Illegal migration, and the pool of cheap labor it provides, is a common headache for developed economies. Israel is grappling with its own special ghosts as it tackles the problem.

For some in Israel, built by immigrants and refugees, internment and deportation are bad solutions that may damage the international image of the country needlessly.

They say rounding up members of a different racial group and holding them in camps for deportation may invite allusions to the Nazi Holocaust, however unfair such comparisons may be, and betrays Jewish values.

NOT CRIMINALS

About 500 Sudanese men held an orderly protest in Tel Aviv on Sunday against expulsion, the solution chosen by Prime Minister Benjamin Netanyahu after two months of heated debate over how to handle the flow of migrants.

"We are refugees, not criminals," the Sudanese chanted, in a retort to allegations that Africans prey on Israeli citizens, following high-profile rape allegations.

Many Sudanese, including hundreds who escaped from conflict and humanitarian disaster in Darfur, have been in Israel for several years, living in legal limbo without formal refugee status, but peaceably, they say.

Now they are caught up in a wave of hostility towards blacks in general, focused on a poor area of south Tel Aviv where they congregate.

"We're being called a cancer and an AIDs virus on the Israeli people, by politicians in the Knesset," said protest organizer Jacob Berri.

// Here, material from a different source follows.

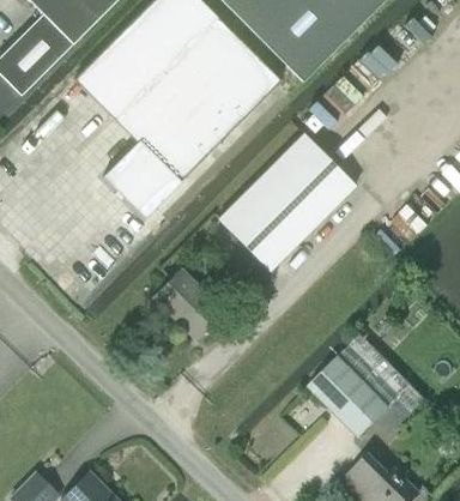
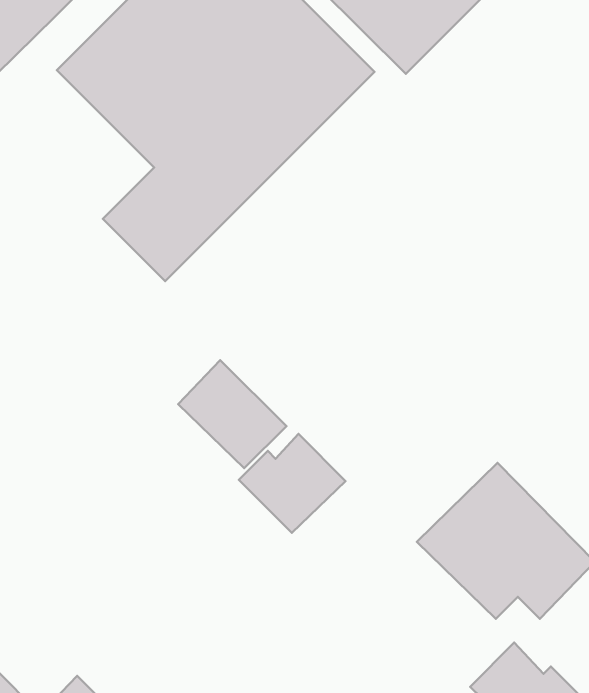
building: [218,133,356,271] -> none
building: none -> [239,434,346,533]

He accused government right-wingers of racist incitement and inflammatory language.

The number of migrants crossing into Israel over the Sinai desert border has accelerated since 2006. It ballooned last year when revolution distracted Egypt's attention from policing Bedouin people-smugglers operating in the Sinai peninsula.

Israel has now built a high fence along the frontier.

"My policy with regard to the illegal infiltrators seeking work is clear," Netanyahu said in a May 29 speech. "First of all, to stop their entry with the fence and at the same time to deport the infiltrators who are in Israel."

He warns of Africans "flooding" and "swamping" Israel, threatening "the character of the country". Emergency measures to reverse the influx will include "detention facilities with thousands of units", Netanyahu said last week.

Berri said the South Sudanese number about 700. They know when they are not wanted and will leave, he said. But their refugee status must first be assured by the United Nations, and third-country resettlement programs established.

TIP OF THE ICEBERG

Israeli human rights and activist groups back the Africans. But rightwing and religious parties say that if they are not stopped today's 60,000 will become 600,000 in a few years, in a population of 7.8 million.

Poor south Tel Aviv residents say affluent north Tel Aviv Jews can afford to be liberal, because the Africans are not in their back yard. An opinion poll last week showed 52 percent of Israelis agree that the Africans are "a cancer".

"They've come here to rape and steal," one Israeli woman shouted at a small but ugly anti-migrant demonstration earlier this month in south Tel Aviv. "We should burn them out, put poison in their food," said an elderly man.

Netanyahu urges restraint. "We are a moral people and we will act accordingly. We denounce violence; we denounce invective. We respect human rights," he said, but added: "Israel cannot accept "infiltrators from an entire continent".

The term "infiltrators" is also used by authorities to describe armed Palestinian militants.

Voluntary deportees will get financial assistance.

"Whoever comes forward will get his grant ... from the moment you come to immigration authorities and say you will pack up, from that moment you will be given an opportunity to pack up, and the grant of 1,000 euros," Yishai said.